EXERCISE OBJECTIVE | Please show every line of the listing below that contains the word "between", matching case exactly.

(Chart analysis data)
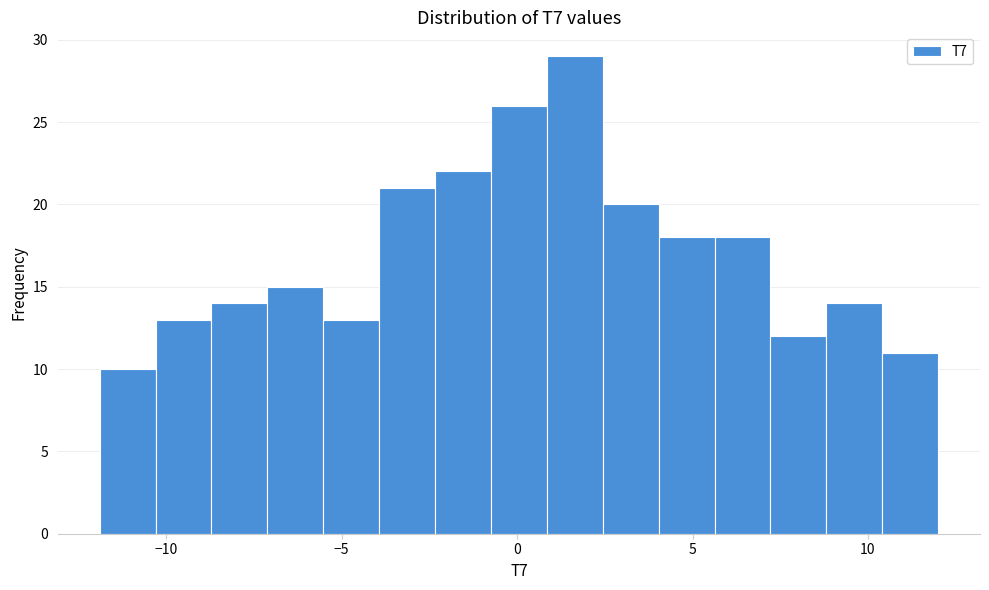

Read against the x-axis, roughly where is the centre of the tallest bar?

1.5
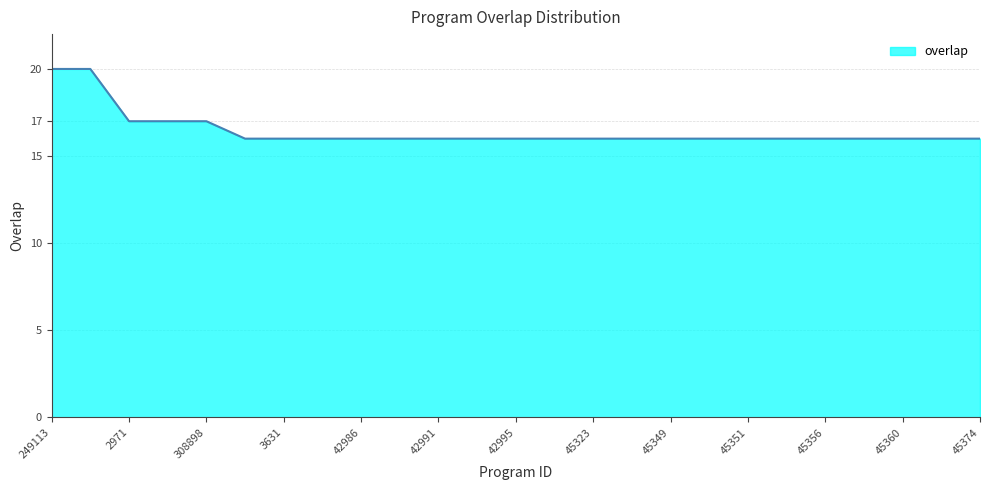

Does the chart have visible grid lines?

Yes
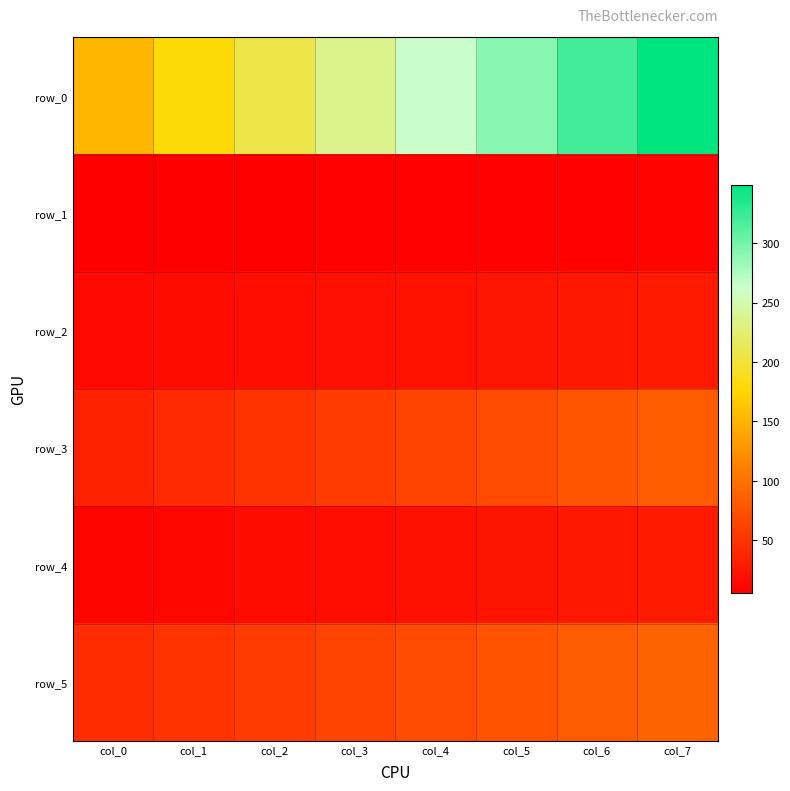

What is the difference between the highest and lowest values at col_1?

173.4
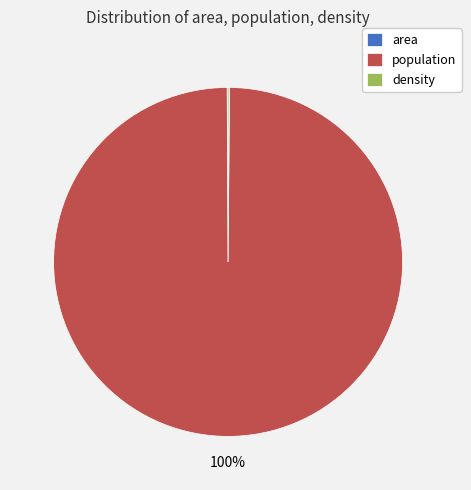

To the nearest percent, what is the difference between the largest and smallest slice percentages?

100%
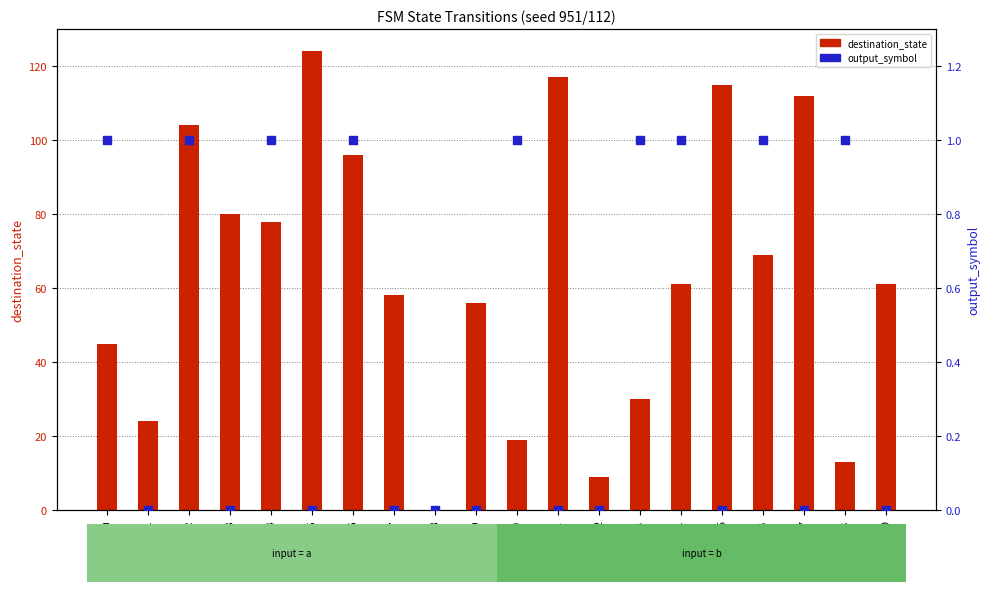

Which series contains the lowest Y value?

destination_state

WRITTEN ANSWER |
What is the difference between the highest and lowest values at col_1?
To the nearest percent, what is the difference between the largest and smallest slice percentages?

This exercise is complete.